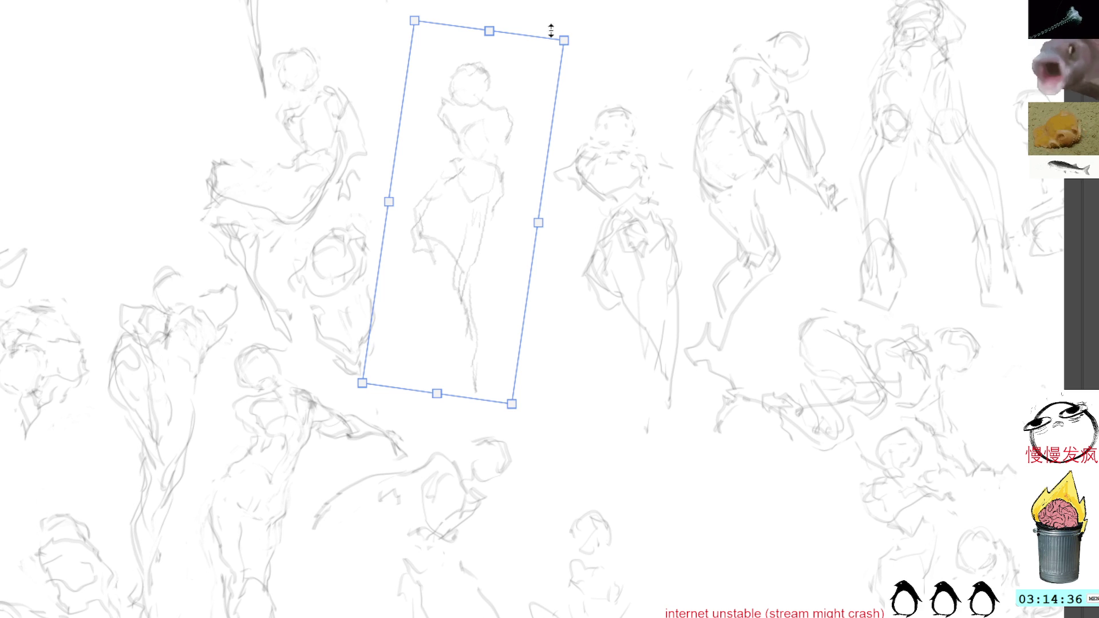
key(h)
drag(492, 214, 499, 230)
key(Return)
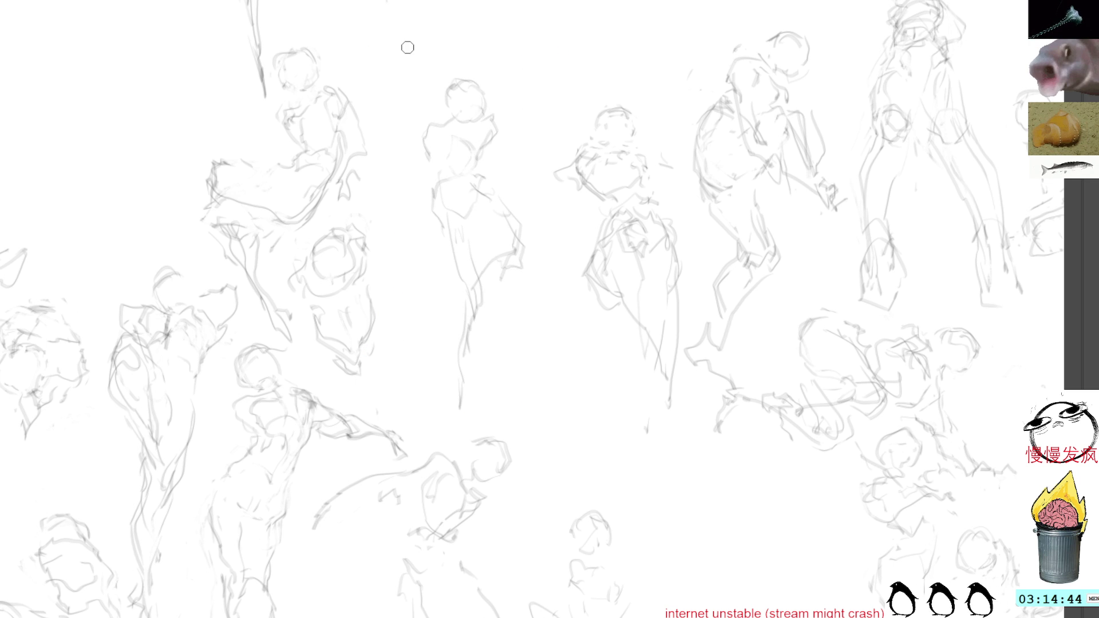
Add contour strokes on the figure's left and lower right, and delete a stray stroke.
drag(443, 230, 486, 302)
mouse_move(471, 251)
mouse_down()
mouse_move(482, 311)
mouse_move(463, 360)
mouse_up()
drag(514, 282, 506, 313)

□ □ □ □

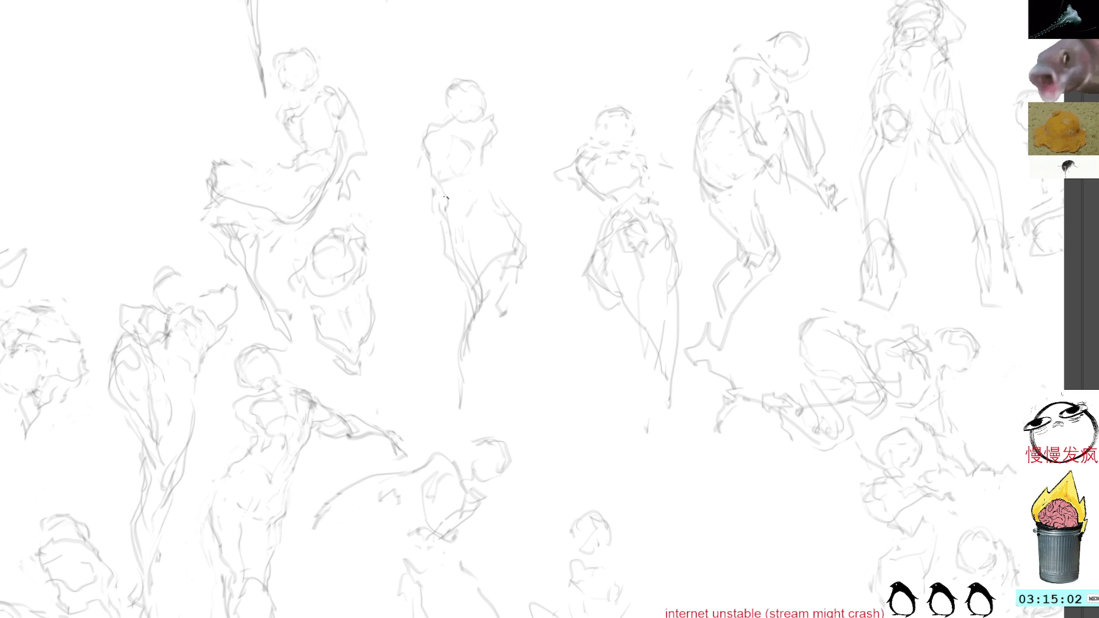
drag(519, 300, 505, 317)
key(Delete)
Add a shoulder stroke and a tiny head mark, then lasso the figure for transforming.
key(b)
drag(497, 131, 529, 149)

□ □ □ □

→ **What is expected**:
From the lines above, copy those that contain the word "figure".

→ **Answer space**:
Add contour strokes on the figure's left and lower right, and delete a stray stroke.
Add a shoulder stroke and a tiny head mark, then lasso the figure for transforming.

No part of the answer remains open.